Sabancı Holding olarak 2013'ün kendileri için iyi bir yıl olduğunu anlatan Kurtul, buna rağmen karlılıkta hala istenilen seviyede olmadıklarını söyledi.

Kurtul, performansı küçük işlerden çıkmak ve sermayelerini karlılığı daha yüksek işlere aktarmak istediklerini belirterek, "Bu anlamda 2013'te Carrefour' da yönetim kontrolünü aldık. İyi bir işlem yaptığımızı düşünüyorum. Onu da diğer Sabancı şirketleri gibi daha iyi performans gösteren şirket yapmamız lazım. İkinci olarak fazla büyüme potansiyeli göremediğimiz için DiaSA'dan çıktık. Bunu portföyden çıkarmamız bizim için iyi bir işlemdi. Belki en önemlisini enerji alanında yaptık" şeklinde konuştu.

- "Topluluk olarak her yıl 2 milyar dolar gibi bir yatırım yapıyoruz"

Kurtul, topluluk olarak her yıl 2 milyar dolar gibi bir yatırım yaptıklarını belirterek, "2013'te enerji şirketimiz iki dağıtım bölgesini aldı. AYEDAŞ ve Toroslar, holding için enerji de önemli bir atılım oldu. Pazar payımız yüzde 20'yi geçiyor. 9 milyon haneye elektrik satıyoruz" dedi.

Portföylerinde Akbank'ın ağırlığının yüzde 50'nin üzerinde olduğunu vurgulayan Kurtul, sözlerini şöyle sürdürdü:

"Enerji yüzde14-15 civarında. Bunu yüzde 20 seviyesine yükseltmeyi hedefliyoruz. 2020'ye kadar 7 bin 500 megavata çıkmak istiyoruz. Güçlü bir şirket yaratma hedefindeyiz. Halka açılma konusunda AvivaSA ve Enerjisa ile ilgili çalışmalar yapıyoruz.
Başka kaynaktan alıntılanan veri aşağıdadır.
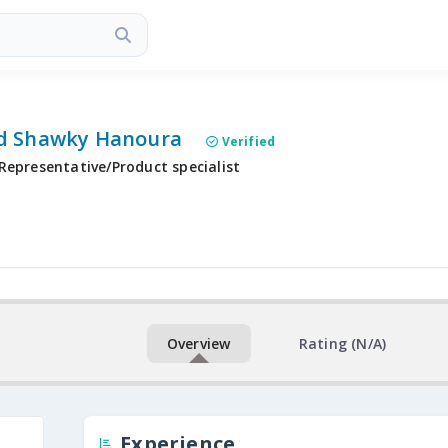
 Shawky Hanoura
Verified
Representative/Product specialist
Overview
Rating (N/A)
Experience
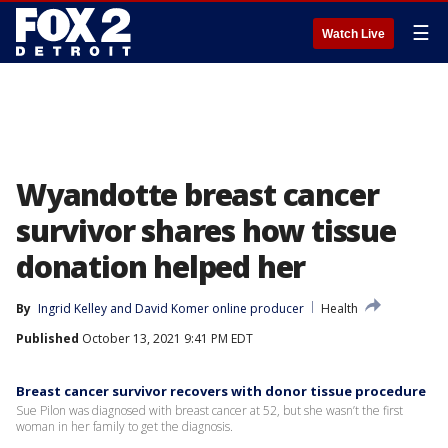
☰
Watch Live
Wyandotte breast cancer
survivor shares how tissue
donation helped her
By
Ingrid Kelley
 and 
David Komer online producer
Health
Published
October 13, 2021 9:41 PM EDT
Breast cancer survivor recovers with donor tissue procedure
Sue Pilon was diagnosed with breast cancer at 52, but she wasn’t the first
woman in her family to get the diagnosis.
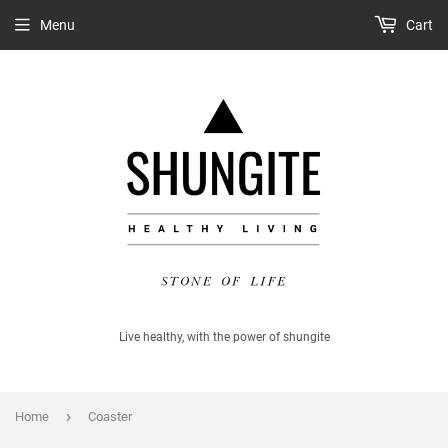
Menu
Cart
Live healthy, with the power of shungite
›
Home
Coaster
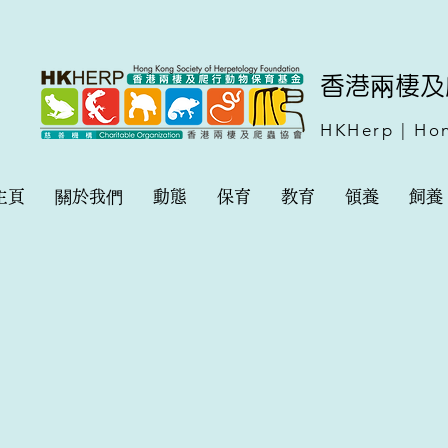
​香港兩棲
HKHerp | Hon
主頁
關於我們
動態
保育
教育
領養
飼養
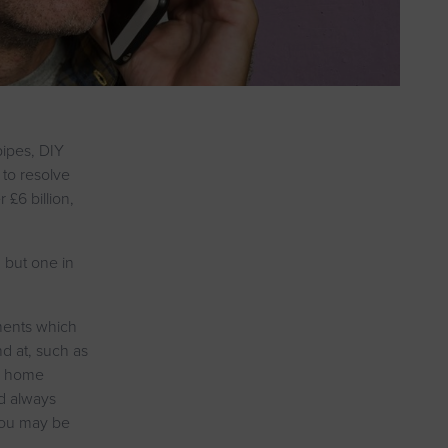
pipes, DIY
 to resolve
£6 billion,
, but one in
ments which
d at, such as
er home
ld always
 you may be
Her şirketin karlılık içinde büyümesi ve inovasyona önem vermesi için uğraşıyoruz. İnsan kaynakları konusunda yatırım yapmaya devam ediyoruz. 60 bin kişiye ulaşıyoruz önümüzdeki yıl."

Kurtul, gelecek yılın bir seçim yılı olduğunu hatırlatarak, politik istikrarı koruyarak 2014'ün geçirilmesini beklediğini vurgulayarak, 2013 ve 2014 için büyüme beklentilerinin yaklaşık yüzde 3,5 olduğunu, gelecek yıl için de yüzde 7,5 gibi bir enflasyon tahmin ettiklerini kaydetti.

Enerjide mevcut yatırımlarının zamanında bitmesini arzu ettiklerini ve şuan yaklaşık 14 inşaat alanları olduğunu ifade eden Kurtul, bu kadar projeyi aynı anda yürütmenin kolay olmadığını dile getirdi.

Kurtul, Türk lirası kaynaklarını daha çok kullanmak için çalışma yaptıklarını vurgulayarak, özelikle enerji yatırımları konusunda buna daha ağırlık vermek istediklerini söyledi.

- "Avrupa büyük pazar ve toparlanma sinyalleri veriyor"

Daha sonra sorularını cevaplayan Sabancı Holding Üst Yönetici Zafer Kurtul, "Nasıl tasarruf yapabiliriz ve Avrupa'daki karanlık tablo ne zaman dağılır?" şeklindeki soru üzerine şunları söyledi:

"Şirket karlılıkları çok düşük bu nedenle şirketlerin daha çok tasarruf etmesi lazım. Bu şirket karlılıkların artması zamanla bireylere de yansıyacak. Kamunun da tasarruf etmesi lazım. Tasarruf konusu Ar-Ge ve inovasyona yapılacak yatırımlarla zaman içinde düzelecek bir konu.Avrupa konusunda çok karamsar değilim. Avrupa büyük pazar ve toparlanma sinyalleri veriyor. Pozitif gelişmeler olabilir. Avrupa konusunda biraz daha olumlu düşünüyorum. Son zamanlarda Çin ile ilgili verilerde önemli gelişmeler var."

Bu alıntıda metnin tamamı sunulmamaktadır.